Daniel Vorcaro, dono do Banco Master, entregou uma nova proposta de delação premiada à Polícia Federal e à Procuradoria-Geral da República na segunda-feira (1º de junho). O material, descrito por fontes como “reformulado, ampliado e aprofundado”, cita nominalmente o senador Flávio Bolsonaro (PL-RJ) e detalha os repasses feitos para a produção do filme Dark Horse, que conta a história do ex-presidente Jair Bolsonaro.
Segundo investigadores, Flávio pediu 124 milhões de reais ao banqueiro para financiar a produção cinematográfica. Pelo menos 60 milhões foram de fato transferidos. Porém, a PF suspeita que parte dos recursos não foi destinada ao filme, mas sim para bancar Eduardo Bolsonaro, irmão de Flávio, nos Estados Unidos. Outra parcela teria sido usada para lavagem de dinheiro, a fim de mascarar a origem de recursos ilegais provenientes de prejuízos ao Banco de Brasília (BRB) e de operações fraudulentas do Banco Master.

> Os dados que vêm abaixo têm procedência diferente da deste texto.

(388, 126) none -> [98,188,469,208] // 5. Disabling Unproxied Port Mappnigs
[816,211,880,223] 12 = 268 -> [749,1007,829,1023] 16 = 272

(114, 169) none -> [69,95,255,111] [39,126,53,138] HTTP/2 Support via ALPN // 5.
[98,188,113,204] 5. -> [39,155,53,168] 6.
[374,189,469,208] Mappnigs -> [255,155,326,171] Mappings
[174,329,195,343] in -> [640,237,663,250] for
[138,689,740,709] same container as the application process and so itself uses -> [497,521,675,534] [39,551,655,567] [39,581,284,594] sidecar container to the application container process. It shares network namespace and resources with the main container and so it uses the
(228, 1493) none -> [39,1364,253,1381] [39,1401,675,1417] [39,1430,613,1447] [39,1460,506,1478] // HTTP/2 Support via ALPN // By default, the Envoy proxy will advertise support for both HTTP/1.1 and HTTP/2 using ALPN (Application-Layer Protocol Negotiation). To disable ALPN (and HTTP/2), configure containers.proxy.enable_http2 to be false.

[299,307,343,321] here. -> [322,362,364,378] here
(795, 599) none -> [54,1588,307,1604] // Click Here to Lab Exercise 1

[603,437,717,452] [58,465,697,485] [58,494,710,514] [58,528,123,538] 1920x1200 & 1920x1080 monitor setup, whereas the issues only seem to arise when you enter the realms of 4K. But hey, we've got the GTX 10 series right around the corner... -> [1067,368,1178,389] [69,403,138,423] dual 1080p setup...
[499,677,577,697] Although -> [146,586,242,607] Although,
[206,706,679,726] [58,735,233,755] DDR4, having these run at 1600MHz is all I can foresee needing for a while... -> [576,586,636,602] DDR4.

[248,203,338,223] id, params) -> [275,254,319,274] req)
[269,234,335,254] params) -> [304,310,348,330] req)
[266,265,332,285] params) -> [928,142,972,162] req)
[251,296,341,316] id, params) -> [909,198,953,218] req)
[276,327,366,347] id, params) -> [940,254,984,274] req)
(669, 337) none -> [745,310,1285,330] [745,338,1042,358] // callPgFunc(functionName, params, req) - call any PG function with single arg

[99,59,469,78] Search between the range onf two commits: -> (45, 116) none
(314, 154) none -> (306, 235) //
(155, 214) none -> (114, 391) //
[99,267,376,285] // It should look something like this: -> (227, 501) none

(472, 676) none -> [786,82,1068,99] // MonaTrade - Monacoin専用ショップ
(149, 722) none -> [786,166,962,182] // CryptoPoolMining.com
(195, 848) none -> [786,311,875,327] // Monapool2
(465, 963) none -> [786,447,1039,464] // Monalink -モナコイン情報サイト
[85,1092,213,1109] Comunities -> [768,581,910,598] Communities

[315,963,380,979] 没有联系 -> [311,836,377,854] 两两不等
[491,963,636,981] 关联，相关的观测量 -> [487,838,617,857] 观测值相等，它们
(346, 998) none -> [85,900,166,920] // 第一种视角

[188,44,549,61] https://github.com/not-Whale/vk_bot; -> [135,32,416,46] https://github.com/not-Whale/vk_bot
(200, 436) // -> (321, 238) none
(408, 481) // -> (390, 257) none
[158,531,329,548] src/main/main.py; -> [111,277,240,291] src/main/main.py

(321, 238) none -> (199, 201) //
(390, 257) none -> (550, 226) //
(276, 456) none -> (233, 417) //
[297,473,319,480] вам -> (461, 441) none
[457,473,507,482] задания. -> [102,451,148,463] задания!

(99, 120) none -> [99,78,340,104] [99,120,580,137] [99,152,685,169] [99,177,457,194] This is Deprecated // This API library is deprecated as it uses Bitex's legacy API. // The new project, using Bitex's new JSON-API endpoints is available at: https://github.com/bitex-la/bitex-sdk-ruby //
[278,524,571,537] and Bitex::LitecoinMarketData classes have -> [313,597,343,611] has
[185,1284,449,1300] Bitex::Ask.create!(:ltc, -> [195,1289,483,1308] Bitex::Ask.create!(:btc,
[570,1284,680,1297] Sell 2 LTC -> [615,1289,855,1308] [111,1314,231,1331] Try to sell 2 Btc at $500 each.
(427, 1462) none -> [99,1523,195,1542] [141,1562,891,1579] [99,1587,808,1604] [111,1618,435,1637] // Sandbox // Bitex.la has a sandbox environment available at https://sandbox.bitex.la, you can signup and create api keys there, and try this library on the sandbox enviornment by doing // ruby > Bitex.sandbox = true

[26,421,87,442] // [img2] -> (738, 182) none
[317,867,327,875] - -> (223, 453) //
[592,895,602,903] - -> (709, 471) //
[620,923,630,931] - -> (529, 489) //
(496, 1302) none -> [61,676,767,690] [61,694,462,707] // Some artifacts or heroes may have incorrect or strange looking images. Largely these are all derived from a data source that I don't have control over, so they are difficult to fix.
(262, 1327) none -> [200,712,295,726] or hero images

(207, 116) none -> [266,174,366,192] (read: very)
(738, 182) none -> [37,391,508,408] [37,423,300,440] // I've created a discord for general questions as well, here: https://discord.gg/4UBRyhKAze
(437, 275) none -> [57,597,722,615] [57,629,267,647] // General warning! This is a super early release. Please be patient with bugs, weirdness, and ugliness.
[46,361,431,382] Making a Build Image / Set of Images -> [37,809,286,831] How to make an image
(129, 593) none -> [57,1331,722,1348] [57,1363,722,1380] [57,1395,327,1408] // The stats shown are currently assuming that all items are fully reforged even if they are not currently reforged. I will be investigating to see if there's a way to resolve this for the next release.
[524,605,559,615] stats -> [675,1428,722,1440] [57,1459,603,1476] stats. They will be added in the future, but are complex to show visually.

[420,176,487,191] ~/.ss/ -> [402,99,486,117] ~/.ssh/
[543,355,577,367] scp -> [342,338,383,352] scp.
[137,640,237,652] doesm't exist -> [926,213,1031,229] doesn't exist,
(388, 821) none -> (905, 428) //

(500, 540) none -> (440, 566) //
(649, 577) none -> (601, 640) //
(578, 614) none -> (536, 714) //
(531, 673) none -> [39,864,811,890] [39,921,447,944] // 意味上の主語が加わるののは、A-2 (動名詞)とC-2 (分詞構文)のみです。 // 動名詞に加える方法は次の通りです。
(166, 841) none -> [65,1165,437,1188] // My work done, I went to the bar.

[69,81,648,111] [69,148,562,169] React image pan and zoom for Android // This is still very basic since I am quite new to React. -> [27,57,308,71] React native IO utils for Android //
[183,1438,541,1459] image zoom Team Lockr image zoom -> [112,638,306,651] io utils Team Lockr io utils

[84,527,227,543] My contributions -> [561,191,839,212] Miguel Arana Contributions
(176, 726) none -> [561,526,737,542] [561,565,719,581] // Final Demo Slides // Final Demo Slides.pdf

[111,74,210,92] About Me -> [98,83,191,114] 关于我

A nova proposta também inclui o senador Ciro Nogueira (PP-PI), presidente nacional do partido e amigo pessoal do banqueiro. Interlocutores de Vorcaro afirmam que ele não teria como não citar Ciro após a PF encontrar mensagens do senador para o banqueiro no celular de Vorcaro. A defesa do dono do Master argumenta que os pagamentos a Ciro não tiveram relação com corrupção e que a chamada “Emenda Master” foi motivada apenas por amizade.
O ministro André Mendonça, relator do caso Master no STF, monitora de perto o desenrolar da delação. A defesa de Vorcaro tem informado todos os passos e o conteúdo da proposta ao ministro. No início da semana, o advogado Sérgio Leonardo, que comanda a negociação, esteve no gabinete de Mendonça. A defesa negocia com o ministro para garantir que a delação apresentada esteja no modelo esperado, aumentando as chances de homologação.
Mendonça autorizou Vorcaro a receber seus advogados na superintendência da PF em Brasília das 9h às 17h, de segunda a sexta. A autorização, válida até 12 de junho, visava permitir que o banqueiro elaborasse sua nova proposta. Uma reunião entre os advogados de Vorcaro e integrantes da PF e PGR estava prevista para quarta-feira (3), mas foi adiada. Agora, investigadores vão analisar o material para decidir se prosseguem com as negociações de delação.